QB shuffle continues for Browns

CLEVELAND — The old guys are back under center for the Cleveland Browns and the New York Jets, aware they’re not part of the future.

So Josh McCown and Ryan Fitzpatrick will do what they can to save the present on Sunday when the Jets (2-5) visit star-crossed Cleveland (0-7).

New York coach Todd Bowles benched the 33-year-old Fitzpatrick after the veteran threw 11 interceptions while leading the Jets to a woeful 1-5 start. Geno Smith stepped in with his first start since the 2014 season finale and didn’t even last a half, going down with a knee injury in the second quarter against Baltimore.

With Smith being placed on injured reserve with a torn anterior cruciate ligament, it’s back to Fitzpatrick. For now at least.

“I guess you never say never in the NFL,” Fitzpatrick said. “You just don’t know what’s going to happen. It was a difficult week for me and I said that to (the media) and said that to my teammates and everybody, but that’s behind us. It’s over. Nobody in this league feels sorry for you.”

The Jets certainly won’t get any sympathy from Cleveland, which has seen the habitually revolving door at quarterback speed up at an almost comical rate. Two months into the season, 49 players have attempted at least nine passes. Six of them are Browns.
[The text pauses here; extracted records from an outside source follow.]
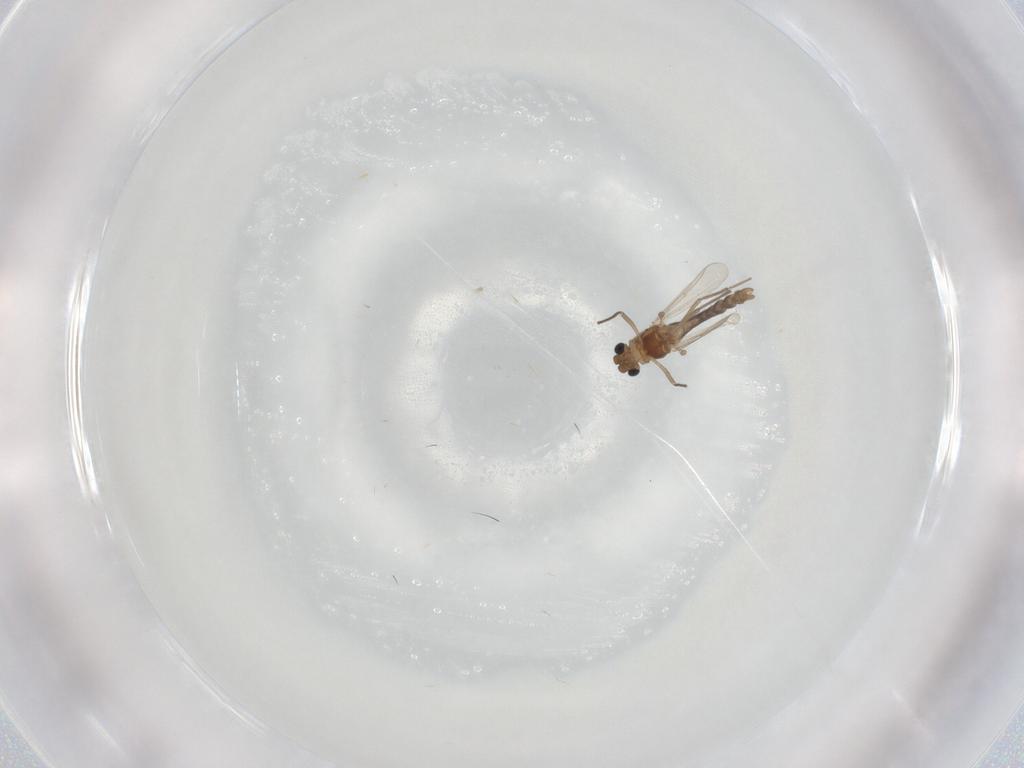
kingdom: Animalia
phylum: Arthropoda
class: Insecta
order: Diptera
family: Chironomidae
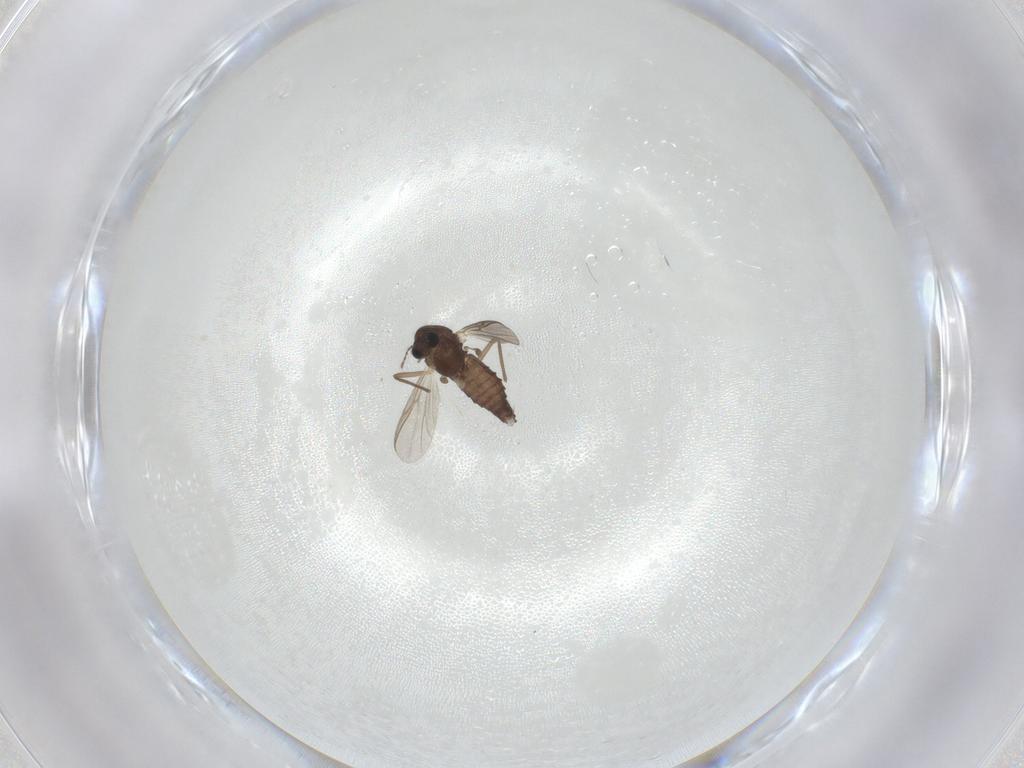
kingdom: Animalia
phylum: Arthropoda
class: Insecta
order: Diptera
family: Chironomidae
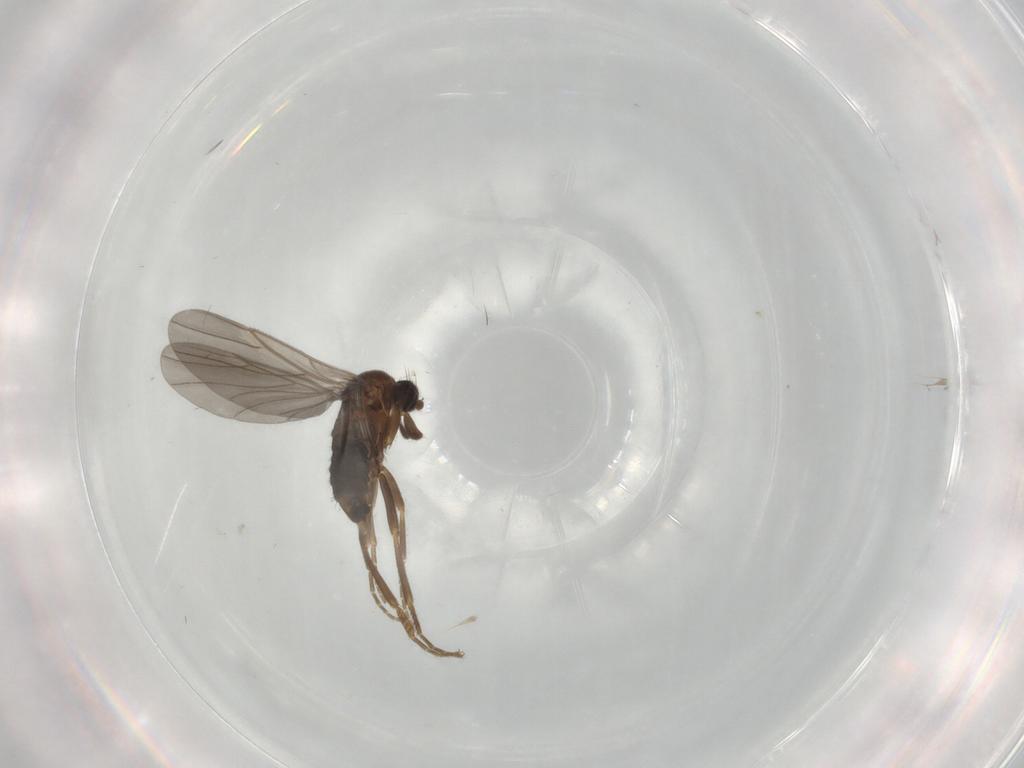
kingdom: Animalia
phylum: Arthropoda
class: Insecta
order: Diptera
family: Phoridae
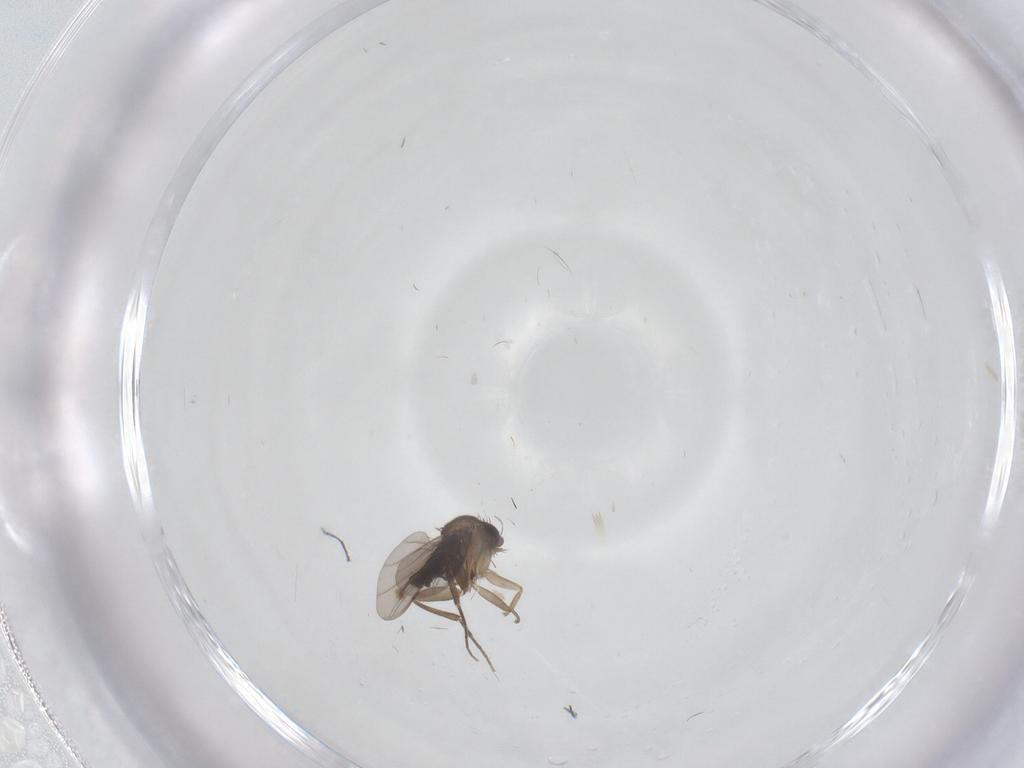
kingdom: Animalia
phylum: Arthropoda
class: Insecta
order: Diptera
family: Phoridae
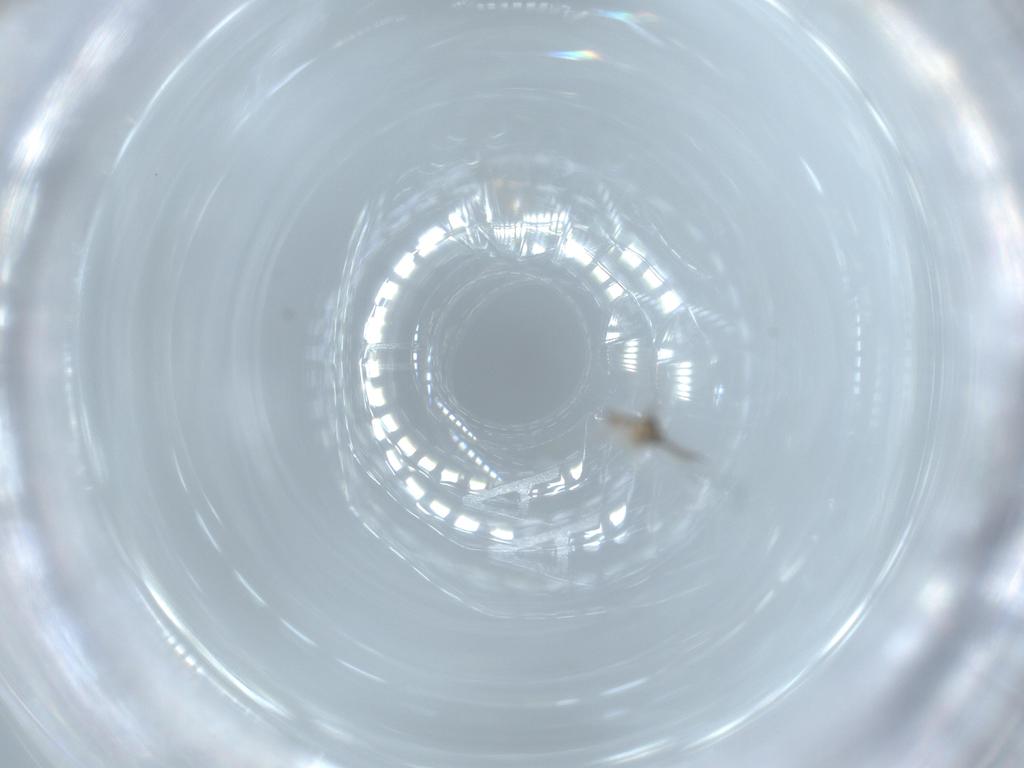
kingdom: Animalia
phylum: Arthropoda
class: Insecta
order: Diptera
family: Cecidomyiidae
Yes, six. No other team has used more than three.

And now the job goes back to the 37-year-old McCown, who returns for the first time since breaking his collarbone in a Week 2 loss to Baltimore. McCown replaces rookie Cody Kessler, who is dealing with a concussion sustained in last week’s loss to Cincinnati.

“If (McCown) is out there, it means he is the best guy standing right now,” Browns coach Hue Jackson said. “Will it be a boost? It is a boost just to have any of our quarterbacks playing right now.”

“Everybody wants to talk about the interceptions,” Jackson said of Fitzpatrick. “That happens sometimes. People go through that. I think he has gotten himself back upright, and playing and knows what to do and how to do it. He is a big challenge.”

Other things to look for as Cleveland tries to avoid its worst start in 31 years against New York and it’s on again/off again/ on again bearded quarterback:

LITTLE RESISTANCE: For all the hand-wringing over the quarterback situation in Cleveland, the bigger issue with the Browns is the other side of the ball. Cleveland has given up 400 yards or more five times already and ranks 30th in yards allowed and points allowed. Jackson became so infuriated while watching the Bengals race up and down the field last week on their way to 559 yards in a 31-17 Cincinnati win he reamed out the defense and spent the final minutes of the game with his headset off in disgust.

BETTER DAYS: The latest iteration of the Browns has made the playoffs once since the franchise’s return in 1999. It will pay tribute to better days when it honors the 1986 team that went 12-4 and reached the AFC championship game. More than two dozen members of the 1986 club will be on hand, including coach Marty Schottenheimer, quarterback Bernie Kosar, running back Earnest Byner and linebacker Clay Matthews. The Browns fell to Denver in overtime of the AFC title game when John Elway led the Broncos on “The Drive.”


AP Sports Writer Dennis Waszak Jr. in New York contributed to this report.